» Task input

····················

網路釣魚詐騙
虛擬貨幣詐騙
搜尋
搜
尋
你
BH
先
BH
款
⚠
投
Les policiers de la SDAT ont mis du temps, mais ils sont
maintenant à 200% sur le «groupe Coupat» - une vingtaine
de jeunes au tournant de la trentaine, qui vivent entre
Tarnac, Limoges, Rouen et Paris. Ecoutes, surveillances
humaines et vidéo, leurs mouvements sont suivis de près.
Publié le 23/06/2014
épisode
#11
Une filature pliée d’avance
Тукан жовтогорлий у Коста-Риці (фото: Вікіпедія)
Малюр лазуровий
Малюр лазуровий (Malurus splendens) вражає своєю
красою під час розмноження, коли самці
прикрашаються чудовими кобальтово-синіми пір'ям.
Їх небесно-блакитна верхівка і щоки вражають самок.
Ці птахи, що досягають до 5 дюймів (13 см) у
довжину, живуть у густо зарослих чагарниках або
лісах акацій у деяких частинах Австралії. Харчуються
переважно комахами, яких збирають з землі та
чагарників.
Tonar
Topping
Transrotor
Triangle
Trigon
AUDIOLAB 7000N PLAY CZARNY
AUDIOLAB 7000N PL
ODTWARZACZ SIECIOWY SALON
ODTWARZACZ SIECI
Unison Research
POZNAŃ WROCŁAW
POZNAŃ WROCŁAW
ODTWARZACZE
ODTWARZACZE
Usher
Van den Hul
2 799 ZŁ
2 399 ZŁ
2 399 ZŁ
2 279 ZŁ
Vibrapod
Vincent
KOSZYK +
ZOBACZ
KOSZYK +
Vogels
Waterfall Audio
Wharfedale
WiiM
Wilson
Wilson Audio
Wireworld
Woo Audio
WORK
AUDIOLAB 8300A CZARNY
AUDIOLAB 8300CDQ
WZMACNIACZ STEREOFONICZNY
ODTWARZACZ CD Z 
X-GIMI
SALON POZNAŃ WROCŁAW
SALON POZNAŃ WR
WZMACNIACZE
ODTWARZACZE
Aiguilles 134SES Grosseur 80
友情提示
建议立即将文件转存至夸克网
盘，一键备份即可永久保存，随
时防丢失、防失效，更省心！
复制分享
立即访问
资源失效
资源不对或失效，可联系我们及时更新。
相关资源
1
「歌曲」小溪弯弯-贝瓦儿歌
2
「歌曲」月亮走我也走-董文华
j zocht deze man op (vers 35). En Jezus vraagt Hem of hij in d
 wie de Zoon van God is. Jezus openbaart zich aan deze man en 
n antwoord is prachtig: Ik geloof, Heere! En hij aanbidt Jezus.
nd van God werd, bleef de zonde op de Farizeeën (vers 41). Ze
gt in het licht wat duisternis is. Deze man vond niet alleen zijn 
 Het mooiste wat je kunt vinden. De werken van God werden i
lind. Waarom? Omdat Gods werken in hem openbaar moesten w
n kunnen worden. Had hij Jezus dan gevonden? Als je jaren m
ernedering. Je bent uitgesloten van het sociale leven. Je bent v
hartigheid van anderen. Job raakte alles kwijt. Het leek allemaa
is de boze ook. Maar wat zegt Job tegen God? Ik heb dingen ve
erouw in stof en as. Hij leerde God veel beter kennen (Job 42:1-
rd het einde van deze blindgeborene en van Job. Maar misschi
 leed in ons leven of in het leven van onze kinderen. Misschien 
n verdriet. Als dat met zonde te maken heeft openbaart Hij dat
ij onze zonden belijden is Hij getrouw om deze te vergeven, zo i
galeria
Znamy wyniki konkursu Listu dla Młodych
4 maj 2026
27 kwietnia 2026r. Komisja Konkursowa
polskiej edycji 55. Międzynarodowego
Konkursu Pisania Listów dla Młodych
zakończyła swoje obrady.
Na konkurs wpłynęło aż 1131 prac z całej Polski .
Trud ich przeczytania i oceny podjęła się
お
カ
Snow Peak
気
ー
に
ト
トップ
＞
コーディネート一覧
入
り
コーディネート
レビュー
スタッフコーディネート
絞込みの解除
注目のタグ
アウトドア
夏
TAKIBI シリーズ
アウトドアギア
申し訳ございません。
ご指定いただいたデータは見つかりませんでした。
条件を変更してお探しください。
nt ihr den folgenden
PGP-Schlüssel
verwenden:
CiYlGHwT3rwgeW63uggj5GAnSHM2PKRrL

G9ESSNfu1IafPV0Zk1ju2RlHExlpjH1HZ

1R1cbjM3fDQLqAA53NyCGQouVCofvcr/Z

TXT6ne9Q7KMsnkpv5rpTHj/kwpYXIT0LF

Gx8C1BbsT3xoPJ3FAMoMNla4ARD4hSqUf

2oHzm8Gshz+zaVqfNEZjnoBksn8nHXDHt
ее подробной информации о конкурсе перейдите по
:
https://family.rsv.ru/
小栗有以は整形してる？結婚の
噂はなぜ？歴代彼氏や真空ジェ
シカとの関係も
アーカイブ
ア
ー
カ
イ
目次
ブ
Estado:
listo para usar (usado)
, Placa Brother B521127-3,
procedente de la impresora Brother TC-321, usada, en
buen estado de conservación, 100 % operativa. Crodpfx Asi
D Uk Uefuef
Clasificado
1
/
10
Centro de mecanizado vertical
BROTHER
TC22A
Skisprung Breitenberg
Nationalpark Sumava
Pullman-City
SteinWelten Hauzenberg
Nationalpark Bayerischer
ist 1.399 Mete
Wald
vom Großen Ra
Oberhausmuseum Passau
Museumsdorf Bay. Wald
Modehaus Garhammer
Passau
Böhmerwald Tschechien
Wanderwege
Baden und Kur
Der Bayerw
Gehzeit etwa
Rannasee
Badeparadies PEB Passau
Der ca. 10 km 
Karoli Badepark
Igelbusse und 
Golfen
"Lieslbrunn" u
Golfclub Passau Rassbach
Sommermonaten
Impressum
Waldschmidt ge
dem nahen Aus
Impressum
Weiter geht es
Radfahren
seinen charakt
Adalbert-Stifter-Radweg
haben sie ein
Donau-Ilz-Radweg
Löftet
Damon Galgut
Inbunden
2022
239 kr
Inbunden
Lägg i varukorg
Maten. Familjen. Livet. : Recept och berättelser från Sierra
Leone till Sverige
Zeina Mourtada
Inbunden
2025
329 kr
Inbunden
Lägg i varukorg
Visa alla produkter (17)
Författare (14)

····················

Using the word "onze" as the filter, copy each matching line from the material.

» Expected output
 leed in ons leven of in het leven van onze kinderen. Misschien 
ij onze zonden belijden is Hij getrouw om deze te vergeven, zo i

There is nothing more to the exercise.